U.S. officials said the new provisions should not be seen as increasing the scope of the U.S. role in the mission,however, as the Pentagon has been fielding requests from the coalition since the operation began. As the campaign has advanced and more targets identified, and more military assets used, the U.S. has needed to increase the tempo of assistance, officials said. The Obama administration continues to maintain that U.S. ground forces won’t be deployed.

The Pentagon declined to specify exactly how many planes were re-fueled Wednesday but indicated the operation would be ongoing.

“We’ll put a tanker in the air once a day at a time that it is most likely to be required,” said Col.

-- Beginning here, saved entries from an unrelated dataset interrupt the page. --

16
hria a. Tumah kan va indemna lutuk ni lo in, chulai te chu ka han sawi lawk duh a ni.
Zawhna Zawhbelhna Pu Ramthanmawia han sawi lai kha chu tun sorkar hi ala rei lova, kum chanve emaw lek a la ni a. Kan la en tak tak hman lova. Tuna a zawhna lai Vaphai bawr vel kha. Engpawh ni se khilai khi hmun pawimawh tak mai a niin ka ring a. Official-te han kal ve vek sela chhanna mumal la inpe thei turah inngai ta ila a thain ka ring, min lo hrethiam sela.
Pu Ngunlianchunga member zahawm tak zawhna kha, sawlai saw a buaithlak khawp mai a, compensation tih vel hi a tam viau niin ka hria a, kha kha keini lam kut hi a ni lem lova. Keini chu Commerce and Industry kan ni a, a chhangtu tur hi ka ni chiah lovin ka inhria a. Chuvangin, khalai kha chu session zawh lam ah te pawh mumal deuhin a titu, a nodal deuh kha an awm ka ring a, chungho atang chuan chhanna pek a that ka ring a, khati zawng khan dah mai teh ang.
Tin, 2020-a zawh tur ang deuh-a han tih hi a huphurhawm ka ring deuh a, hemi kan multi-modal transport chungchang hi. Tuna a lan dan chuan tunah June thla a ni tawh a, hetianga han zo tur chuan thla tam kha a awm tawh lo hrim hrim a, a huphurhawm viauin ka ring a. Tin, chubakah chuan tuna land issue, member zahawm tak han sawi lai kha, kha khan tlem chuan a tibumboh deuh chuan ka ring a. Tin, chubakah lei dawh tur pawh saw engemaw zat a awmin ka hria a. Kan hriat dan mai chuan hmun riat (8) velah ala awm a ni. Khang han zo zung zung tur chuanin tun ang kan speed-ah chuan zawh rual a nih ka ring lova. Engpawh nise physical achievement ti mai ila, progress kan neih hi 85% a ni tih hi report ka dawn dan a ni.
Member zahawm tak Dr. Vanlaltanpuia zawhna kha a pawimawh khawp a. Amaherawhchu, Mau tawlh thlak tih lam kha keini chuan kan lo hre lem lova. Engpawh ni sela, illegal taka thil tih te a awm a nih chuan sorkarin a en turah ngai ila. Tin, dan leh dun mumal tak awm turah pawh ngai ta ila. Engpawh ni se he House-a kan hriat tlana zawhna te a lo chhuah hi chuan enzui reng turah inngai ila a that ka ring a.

Steve Warren, specifying that the operations would take place “outside of Yemeni airspace.”

The move comes a day after Deputy Secretary of State Antony Blinken told reporters during a stop in Riyadh, Saudi Arabia, that the U.S. role in the Saudi-led operation would continue to grow.

“We have expedited weapons deliveries, we have increased our intelligence sharing, and we have established a joint coordination planning cell in the Saudi operation center,” Blinken said.

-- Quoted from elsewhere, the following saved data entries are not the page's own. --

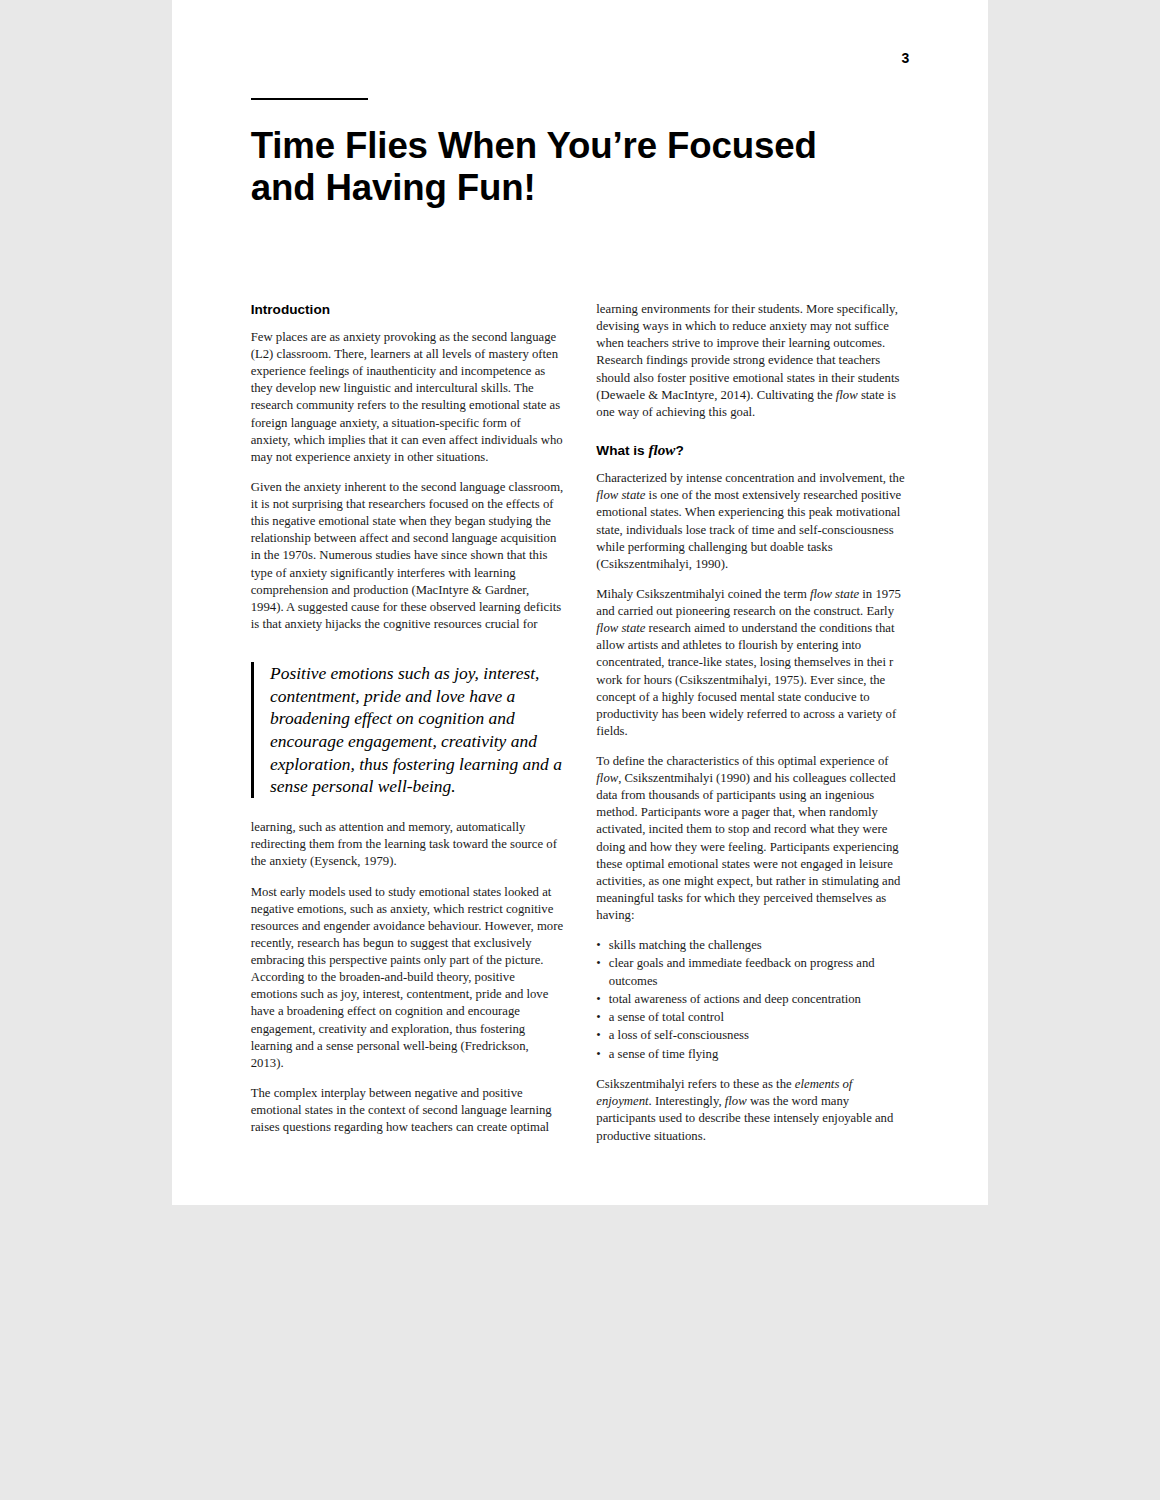3
Time Flies When You’re Focused
and Having Fun!
Introduction
Few places are as anxiety provoking as the second language (L2) classroom. There, learners at all levels of mastery often experience feelings of inauthenticity and incompetence as they develop new linguistic and intercultural skills. The research community refers to the resulting emotional state as foreign language anxiety, a situation-specific form of anxiety, which implies that it can even affect individuals who may not experience anxiety in other situations.
Given the anxiety inherent to the second language classroom, it is not surprising that researchers focused on the effects of this negative emotional state when they began studying the relationship between affect and second language acquisition in the 1970s. Numerous studies have since shown that this type of anxiety significantly interferes with learning comprehension and production (MacIntyre & Gardner, 1994). A suggested cause for these observed learning deficits is that anxiety hijacks the cognitive resources crucial for
Positive emotions such as joy, interest, contentment, pride and love have a broadening effect on cognition and encourage engagement, creativity and exploration, thus fostering learning and a sense personal well-being.
learning, such as attention and memory, automatically redirecting them from the learning task toward the source of the anxiety (Eysenck, 1979).
Most early models used to study emotional states looked at negative emotions, such as anxiety, which restrict cognitive resources and engender avoidance behaviour. However, more recently, research has begun to suggest that exclusively embracing this perspective paints only part of the picture. According to the broaden-and-build theory, positive emotions such as joy, interest, contentment, pride and love have a broadening effect on cognition and encourage engagement, creativity and exploration, thus fostering learning and a sense personal well-being (Fredrickson, 2013).
The complex interplay between negative and positive emotional states in the context of second language learning raises questions regarding how teachers can create optimal learning environments for their students. More specifically, devising ways in which to reduce anxiety may not suffice when teachers strive to improve their learning outcomes. Research findings provide strong evidence that teachers should also foster positive emotional states in their students (Dewaele & MacIntyre, 2014). Cultivating the flow state is one way of achieving this goal.
What is flow?
Characterized by intense concentration and involvement, the flow state is one of the most extensively researched positive emotional states. When experiencing this peak motivational state, individuals lose track of time and self-consciousness while performing challenging but doable tasks (Csikszentmihalyi, 1990).
Mihaly Csikszentmihalyi coined the term flow state in 1975 and carried out pioneering research on the construct. Early flow state research aimed to understand the conditions that allow artists and athletes to flourish by entering into concentrated, trance-like states, losing themselves in thei r work for hours (Csikszentmihalyi, 1975). Ever since, the concept of a highly focused mental state conducive to productivity has been widely referred to across a variety of fields.
To define the characteristics of this optimal experience of flow, Csikszentmihalyi (1990) and his colleagues collected data from thousands of participants using an ingenious method. Participants wore a pager that, when randomly activated, incited them to stop and record what they were doing and how they were feeling. Participants experiencing these optimal emotional states were not engaged in leisure activities, as one might expect, but rather in stimulating and meaningful tasks for which they perceived themselves as having:
skills matching the challenges
clear goals and immediate feedback on progress and outcomes
total awareness of actions and deep concentration
a sense of total control
a loss of self-consciousness
a sense of time flying
Csikszentmihalyi refers to these as the elements of enjoyment. Interestingly, flow was the word many participants used to describe these intensely enjoyable and productive situations.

Though those deliveries have yet to arrive and Warren would not spell out exactly what had been requested, he said such munitions typically include bombs and guidance kits.

In addition to the munitions, the United States has set out circumstances in which it will share intelligence with Saudis during their bombing missions.

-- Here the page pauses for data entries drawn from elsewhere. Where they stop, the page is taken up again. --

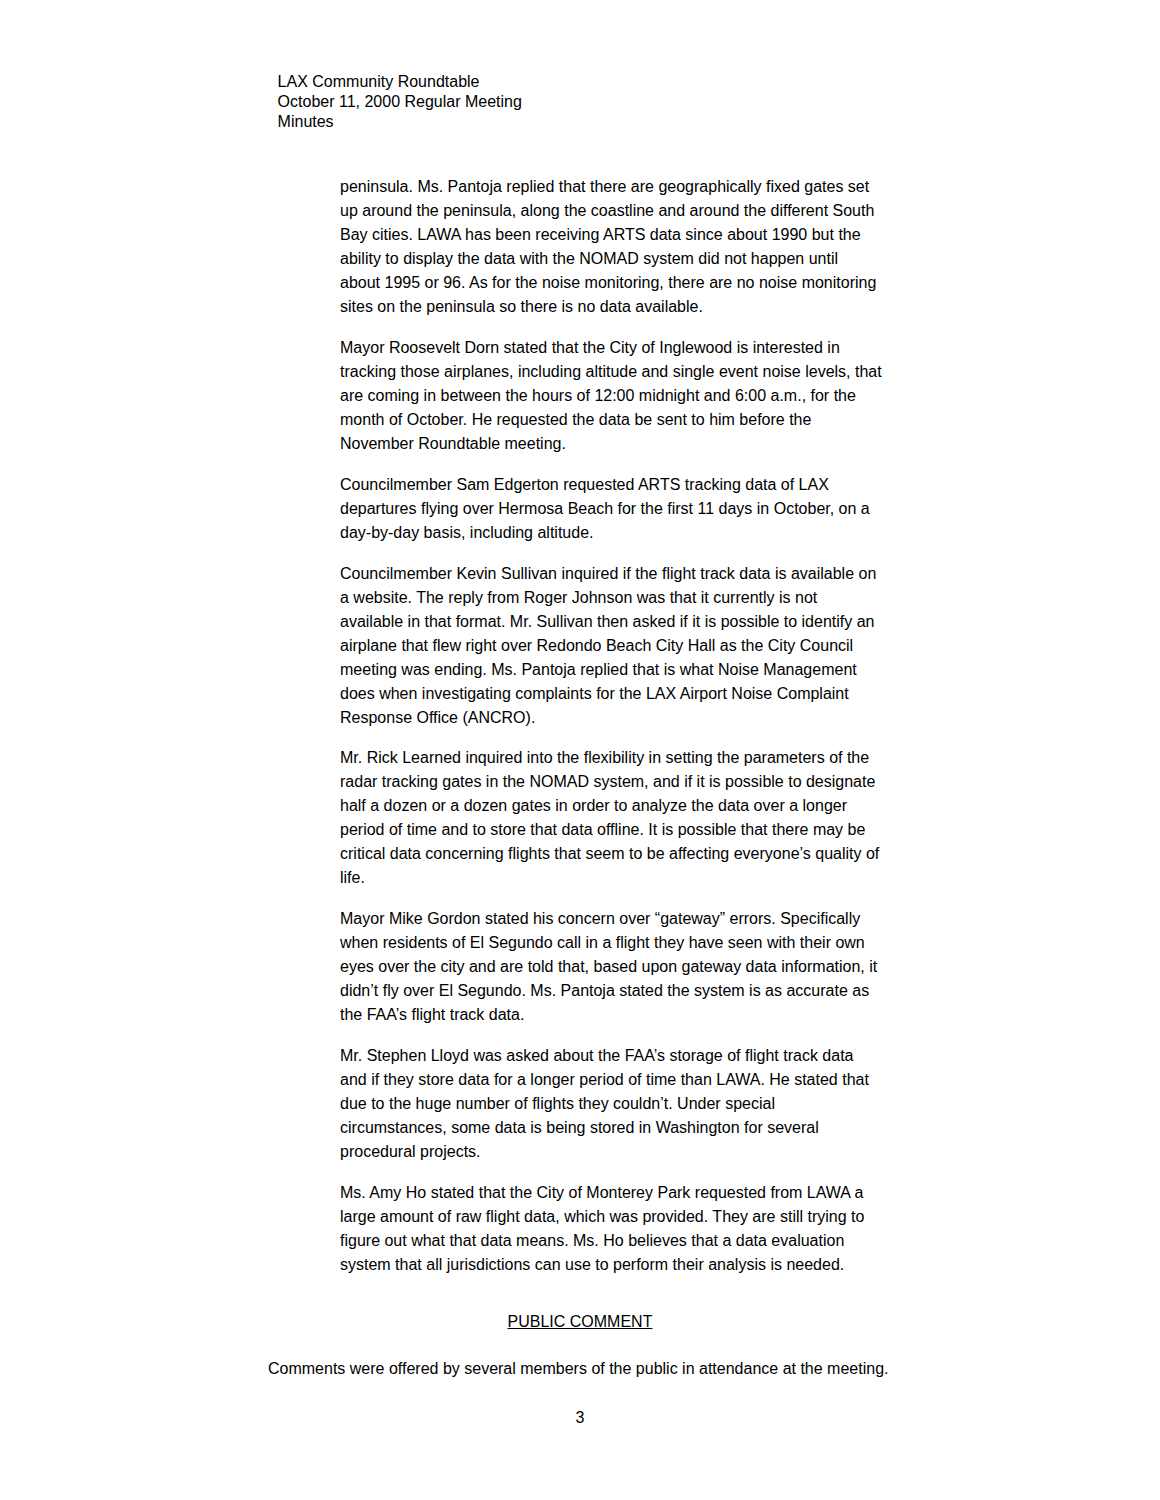LAX Community Roundtable
October 11, 2000 Regular Meeting
Minutes
peninsula. Ms. Pantoja replied that there are geographically fixed gates set up around the peninsula, along the coastline and around the different South Bay cities. LAWA has been receiving ARTS data since about 1990 but the ability to display the data with the NOMAD system did not happen until about 1995 or 96. As for the noise monitoring, there are no noise monitoring sites on the peninsula so there is no data available.
Mayor Roosevelt Dorn stated that the City of Inglewood is interested in tracking those airplanes, including altitude and single event noise levels, that are coming in between the hours of 12:00 midnight and 6:00 a.m., for the month of October. He requested the data be sent to him before the November Roundtable meeting.
Councilmember Sam Edgerton requested ARTS tracking data of LAX departures flying over Hermosa Beach for the first 11 days in October, on a day-by-day basis, including altitude.
Councilmember Kevin Sullivan inquired if the flight track data is available on a website. The reply from Roger Johnson was that it currently is not available in that format. Mr. Sullivan then asked if it is possible to identify an airplane that flew right over Redondo Beach City Hall as the City Council meeting was ending. Ms. Pantoja replied that is what Noise Management does when investigating complaints for the LAX Airport Noise Complaint Response Office (ANCRO).
Mr. Rick Learned inquired into the flexibility in setting the parameters of the radar tracking gates in the NOMAD system, and if it is possible to designate half a dozen or a dozen gates in order to analyze the data over a longer period of time and to store that data offline. It is possible that there may be critical data concerning flights that seem to be affecting everyone’s quality of life.
Mayor Mike Gordon stated his concern over “gateway” errors. Specifically when residents of El Segundo call in a flight they have seen with their own eyes over the city and are told that, based upon gateway data information, it didn’t fly over El Segundo. Ms. Pantoja stated the system is as accurate as the FAA’s flight track data.
Mr. Stephen Lloyd was asked about the FAA’s storage of flight track data and if they store data for a longer period of time than LAWA. He stated that due to the huge number of flights they couldn’t. Under special circumstances, some data is being stored in Washington for several procedural projects.
Ms. Amy Ho stated that the City of Monterey Park requested from LAWA a large amount of raw flight data, which was provided. They are still trying to figure out what that data means. Ms. Ho believes that a data evaluation system that all jurisdictions can use to perform their analysis is needed.
PUBLIC COMMENT
Comments were offered by several members of the public in attendance at the meeting.
3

While the U.S. will not give Saudis direct targeting information, two defense officials familiar with the plans told CNN the planning will allow the U.S. to potentially review targets the Saudis have initially selected and advise them if there are civilian areas nearby or other locations such as hospitals and mosques.

Yemen officials have accused the Saudi coalition of hitting schoolchildren and refugees, while separatists opposing the Houthis have expressed frustration at Saudi attacks wiping out some 20% of the armored vehicles the group recaptured from the rebels.

READ: Yemen says Saudi airstrikes hit school, injuring students

In a telephone call with Saudi Defense Minister Prince Mohammed bin Salman earlier this week, Defense Secretary Ashton Carter “emphasized the importance of limiting civilian casualties when conducting airstrikes,” the Pentagon said in a written statement following the conversation.

Officials in Washington and other capitals are keeping a close eye on the rapidly deteriorating situation in the Persian Gulf country following the departure of President Abdu Rabu Mansour Hadi, who fled the country last month following the quick advance of Houthis on the Yemeni capital of Sanaa and the port city of Aden.

Home to Al Qaeda in the Arabian Peninsula, the organization many officials say is the most dangerous Al Qaeda affiliate, the country’s lawless state, the closure of the U.S. embassy and the removal of U.S. Special Forces last month have made it something of an intelligence black hole for U.S. officials.

“The terrorism threat to the West, including the United States, from AQAP is a longstanding and serious one,” Carter told reporters Wednesday during a press conference in Tokyo following a meeting with the Japanese defense minister. “That one we will keep combatting. We obviously will change the way we do that in accordance with the circumstances there.”

CNN’s Barbara Starr contributed to this report.